■ Dataset records
□ □ □ □

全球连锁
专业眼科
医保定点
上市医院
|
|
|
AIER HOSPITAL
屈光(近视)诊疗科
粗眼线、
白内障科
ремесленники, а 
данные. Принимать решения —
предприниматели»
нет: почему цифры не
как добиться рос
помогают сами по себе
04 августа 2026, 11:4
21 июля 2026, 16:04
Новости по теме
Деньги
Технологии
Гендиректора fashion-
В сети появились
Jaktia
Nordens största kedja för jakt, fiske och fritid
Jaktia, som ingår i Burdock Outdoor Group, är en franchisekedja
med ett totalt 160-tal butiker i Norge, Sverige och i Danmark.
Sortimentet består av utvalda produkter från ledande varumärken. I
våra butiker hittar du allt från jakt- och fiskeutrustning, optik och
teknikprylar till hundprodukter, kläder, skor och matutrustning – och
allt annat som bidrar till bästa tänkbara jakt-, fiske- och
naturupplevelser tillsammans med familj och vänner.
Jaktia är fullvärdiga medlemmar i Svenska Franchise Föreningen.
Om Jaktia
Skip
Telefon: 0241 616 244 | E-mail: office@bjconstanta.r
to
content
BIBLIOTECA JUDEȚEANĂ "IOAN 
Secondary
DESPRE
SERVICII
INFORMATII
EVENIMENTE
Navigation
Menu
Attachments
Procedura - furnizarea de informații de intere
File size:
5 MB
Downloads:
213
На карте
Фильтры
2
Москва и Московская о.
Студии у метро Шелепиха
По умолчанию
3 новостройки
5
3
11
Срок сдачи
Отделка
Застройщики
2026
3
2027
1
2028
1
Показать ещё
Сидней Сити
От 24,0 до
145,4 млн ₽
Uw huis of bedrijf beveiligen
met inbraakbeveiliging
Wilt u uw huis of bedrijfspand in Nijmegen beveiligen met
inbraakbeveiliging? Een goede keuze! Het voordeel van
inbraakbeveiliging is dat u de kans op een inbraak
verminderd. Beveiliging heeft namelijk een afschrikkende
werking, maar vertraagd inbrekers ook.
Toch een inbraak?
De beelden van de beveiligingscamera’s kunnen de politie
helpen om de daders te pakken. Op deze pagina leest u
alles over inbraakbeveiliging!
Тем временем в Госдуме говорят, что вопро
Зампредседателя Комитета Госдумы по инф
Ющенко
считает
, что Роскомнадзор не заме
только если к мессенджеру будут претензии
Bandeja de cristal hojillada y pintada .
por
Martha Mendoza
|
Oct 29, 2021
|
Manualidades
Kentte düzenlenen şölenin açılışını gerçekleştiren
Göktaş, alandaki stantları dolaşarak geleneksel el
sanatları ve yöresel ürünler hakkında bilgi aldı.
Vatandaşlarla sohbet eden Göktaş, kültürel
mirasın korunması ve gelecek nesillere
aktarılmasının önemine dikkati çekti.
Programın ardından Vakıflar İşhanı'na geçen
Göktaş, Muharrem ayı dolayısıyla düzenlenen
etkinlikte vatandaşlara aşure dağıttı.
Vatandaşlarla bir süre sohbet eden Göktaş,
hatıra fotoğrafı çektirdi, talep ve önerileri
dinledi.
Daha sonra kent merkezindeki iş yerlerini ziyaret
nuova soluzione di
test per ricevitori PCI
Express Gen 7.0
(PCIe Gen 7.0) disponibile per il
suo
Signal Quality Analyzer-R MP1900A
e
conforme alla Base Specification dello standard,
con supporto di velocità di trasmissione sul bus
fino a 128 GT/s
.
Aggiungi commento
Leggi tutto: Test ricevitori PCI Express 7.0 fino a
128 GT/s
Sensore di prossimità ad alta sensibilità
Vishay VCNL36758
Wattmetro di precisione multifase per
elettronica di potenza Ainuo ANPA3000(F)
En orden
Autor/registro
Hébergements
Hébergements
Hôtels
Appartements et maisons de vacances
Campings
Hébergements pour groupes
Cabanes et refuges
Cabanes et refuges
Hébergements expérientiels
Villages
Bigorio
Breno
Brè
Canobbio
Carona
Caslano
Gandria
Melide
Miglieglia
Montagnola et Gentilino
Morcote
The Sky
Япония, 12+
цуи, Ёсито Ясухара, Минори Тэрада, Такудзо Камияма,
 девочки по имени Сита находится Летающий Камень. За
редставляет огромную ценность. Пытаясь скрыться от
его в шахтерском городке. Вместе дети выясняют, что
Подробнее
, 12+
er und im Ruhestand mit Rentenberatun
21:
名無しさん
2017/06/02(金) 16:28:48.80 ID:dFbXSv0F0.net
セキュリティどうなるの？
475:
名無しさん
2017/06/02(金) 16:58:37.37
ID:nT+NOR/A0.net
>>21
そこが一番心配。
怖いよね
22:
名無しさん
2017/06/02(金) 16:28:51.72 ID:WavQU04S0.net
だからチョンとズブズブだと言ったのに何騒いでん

□ □ □ □

■ To do
Which lines in the data above contain "düzenlenen"? Show each one.

■ Solution below
Kentte düzenlenen şölenin açılışını gerçekleştiren
Göktaş, Muharrem ayı dolayısıyla düzenlenen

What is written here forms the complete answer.